Была еще глубокая ночь, лампадка под образами освещала комнату желтоватым светом.
– Что ты? – приподнялась на своей постели Мария.
– Я слышала смертельный… прощальный крик по Ермолаю.
– Ну сколь изводиться можно? Даст Бог – вернется Спи.
Помолчала Алена. Сказала:
– На Москву поеду. Буду там, пока не узнаю чего об Ермолае.
Колокольный перезвон плыл над бревенчатой Москвой, над каменным Кремлем…
В Грановитой палате полно бояр. Новый 28-летний царь Федор Иоаннович как-то безучастно сидел на троне. Неподалеку от трона стояли с непокрытыми головами Матвей Мещеряк да Черкас Александров.
Дьяк громогласно объявил:
– Божию милостью государь всея Руси Федор Иоаннович объявить повелел всем людям русским и иностранным, что отныне и во веки веков он берет под свою руку Сибирское царство. И на оное Сибирское царство государь ясаку в год положил по двести тысяч соболей, да по десять тысяч черных лисиц, да по пятьсот тысяч белок больших сибирских…
Молодой царь все так же безучастно глядел куда-то, но качал согласно головой.
Гул не то изумления, не то удовлетворения такой громадной данью прошел по палате.
– А чтобы с Сибирского царства имать дань на государя исправно, учредить государь повелел против безбожного царя Кучума новое войско под началом воевод Василия Сукина да Ивана Мясного.

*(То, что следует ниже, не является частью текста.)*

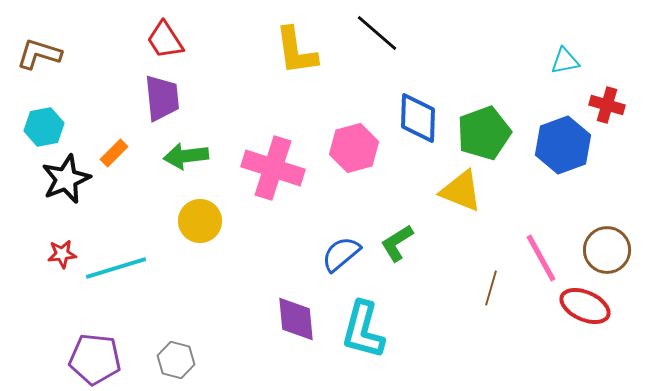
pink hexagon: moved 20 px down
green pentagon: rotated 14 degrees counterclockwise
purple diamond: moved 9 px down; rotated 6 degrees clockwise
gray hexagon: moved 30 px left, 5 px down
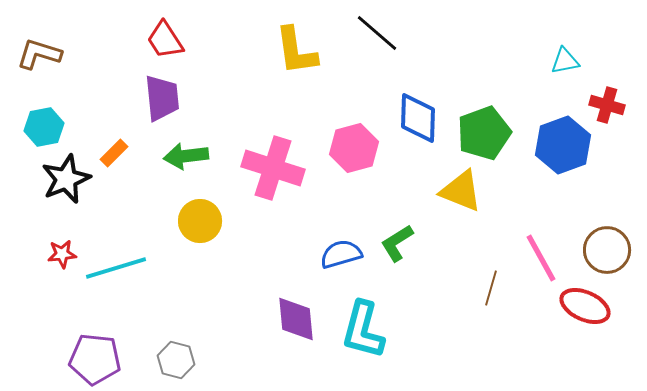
blue semicircle: rotated 24 degrees clockwise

А с ними на Камень-горы идти атаманам казацким Черкасу Александрову да Матвею Мещеряку.
…И снова падают в воду десять пар черных весел.
Вереница из тридцати стругов медленно движется против течения.

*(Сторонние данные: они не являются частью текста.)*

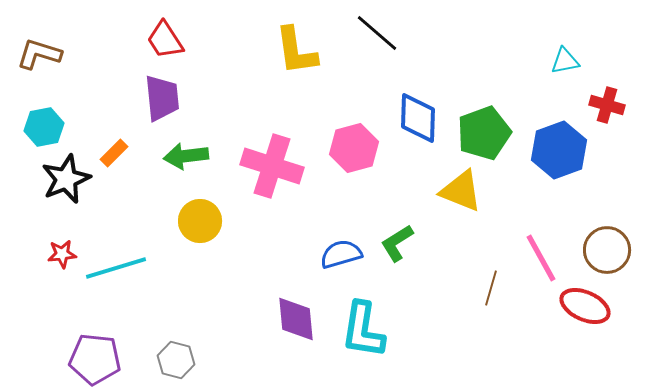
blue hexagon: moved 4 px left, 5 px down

На переднем струге стоят под Ермаковой иконой-знаменем Черкас Александров да Матвей Мещеряк, смотрят вдаль.
На одном из стругов мужики, бабы, кучей навалены сохи и бороны. Там же Савка Керкун и остячка Анна, занятая кормлением своего семейства.
На носу струга стоит, замотанная в темный платок, Алена, как и атаманы Мещеряк с Александровым, смотрит вдаль.
Жена Савки Керкуна сует в рот ложку с едой самому младшему, уже полуторагодовалому сынишке, поит из кружки. А старший, уже почти пятилетний, широкоскулый парнишка бросил кусок хлеба на скатерть, потянулся к отцовской сабле, прислоненной к борту струга.
– Не трожь пока, – оторвался Керкун от каши. – Обрежешься!
Мальчишка захныкал.
Завертел головой и младший, отказываясь от еды Заплакал.
– Ну-к, веселей, казачки-остячки! – проговорил отец. – В Сибирь родимую возвращаетесь! Домо-ой!
Позади Алены возникла Мария, проговорила тихонько:
– Ох, Алена… Гляди не гляди – Ермак не встретит.
– Встретит! – возразила Алена. – Мертвым его ни кто не видел. Он живой. – Мария присела рядом с Керкуном.
– Упрямая…
Керкун глянул на Алену, произнес:
– Правду говорит. Людская память об Ермаке никогда не помрет.